Two energy giants, Shell and Equinor, have formalized the merger of their North Sea assets, establishing a joint entity headquartered in Aberdeen, Scotland. This new company, equally owned by both groups, will become the largest independent producer in the UK’s North Sea waters, with an estimated production capacity of 140,000 barrels of oil equivalent per day (boe/d).
The combined production includes Equinor’s 38,000 boe/d and Shell’s 100,000 boe/d. However, this volume remains marginal compared to the global output of the two companies, with Equinor alone producing nearly 2 million boe/d worldwide.
A context marked by the decline of reserves
North Sea oil fields have been in decline for years, reaching maturity. Shell and Equinor hope that this merger will maximize the exploitation of remaining resources while reducing operational costs. According to their statements, this partnership aims to maintain the profitable extraction of a strategic resource for the UK.
The merger, effective from January 1, 2025, will not involve any cash transactions between the parties, as confirmed by Equinor. Key projects in the new portfolio include the Rosebank oil and gas field, which is already controversial and subject to legal battles. Both companies are also exploring opportunities to take this entity public in the medium term.
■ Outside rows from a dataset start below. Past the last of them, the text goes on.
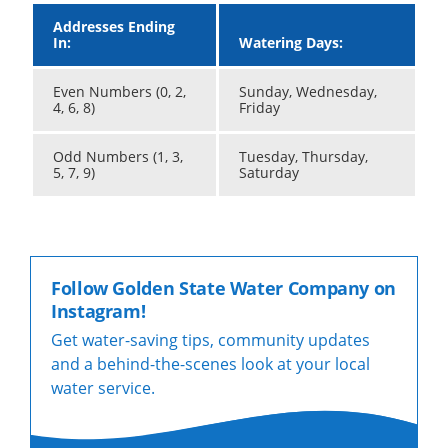
Addresses Ending
In:
Watering Days:
Even Numbers (0, 2,
Sunday, Wednesday,
4, 6, 8)
Friday
Odd Numbers (1, 3,
Tuesday, Thursday,
5, 7, 9)
Saturday
Follow Golden State Water Company on
Instagram!
Get water-saving tips, community updates
and a behind-the-scenes look at your local
water service.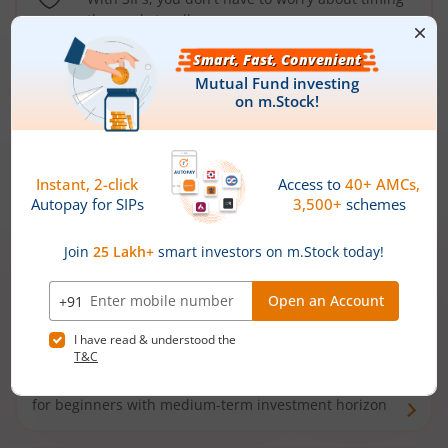
the market well anymore
Types of
Mutual Funds
Debt Funds
Access debt markets and enjoy interest income from
bonds and debentures. Ideal for conservative short-
term investors
Hybrid Funds
Enjoy best of both the worlds - equity and debt. Ideal
for beginners with medium-term investment horizon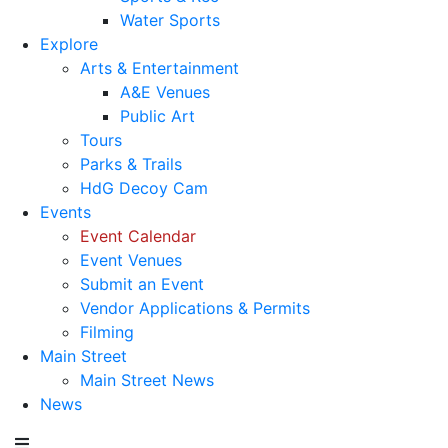
Water Sports
Explore
Arts & Entertainment
A&E Venues
Public Art
Tours
Parks & Trails
HdG Decoy Cam
Events
Event Calendar
Event Venues
Submit an Event
Vendor Applications & Permits
Filming
Main Street
Main Street News
News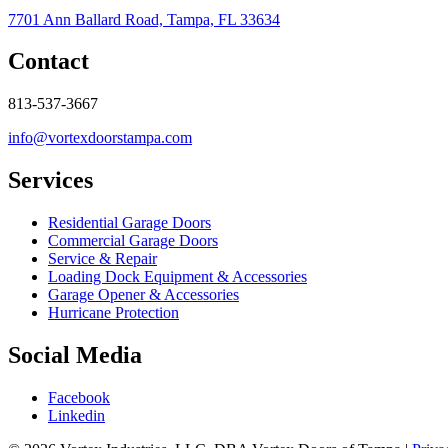
7701 Ann Ballard Road, Tampa, FL 33634
Contact
813-537-3667
info@vortexdoorstampa.com
Services
Residential Garage Doors
Commercial Garage Doors
Service & Repair
Loading Dock Equipment & Accessories
Garage Opener & Accessories
Hurricane Protection
Social Media
Facebook
Linkedin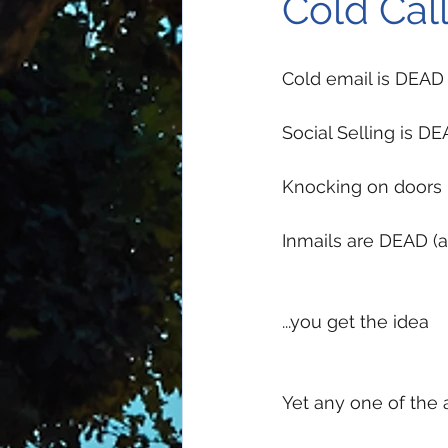
Cold Call
Cold email is DEAD
Social Selling is D
Knocking on doors
Inmails are DEAD (ac
...you get the idea
Yet any one of the a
Economic and environmental reactions
On the markets, the announcement triggered mixed reactions: at the Oslo Stock Exchange, Equinor’s shares rose slightly by 0.13%, while Shell’s shares fell by nearly 1% in London.
Environmental criticism did not take long to emerge. Greenpeace denounced the move as an attempt to “conceal the terminal decline of the industry” and reiterated its call for the UK government to ban new oil permits. The NGO also highlighted environmental and legal challenges tied to projects like Rosebank.
Retention of strategic assets and diversification
Despite this merger, both companies will retain individual strategic assets. Equinor will keep its transboundary Norway-UK fields as well as its renewable energy projects, particularly offshore wind. Meanwhile, Shell will continue to operate its Fife liquefied natural gas plant, the St Fergus gas terminal, and its ongoing offshore wind developments.
As the oil industry faces increasing challenges, this merger highlights the need for major companies to adapt to economic realities and environmental pressures. However, questions remain about the long-term viability of such operations amid ongoing energy transitions.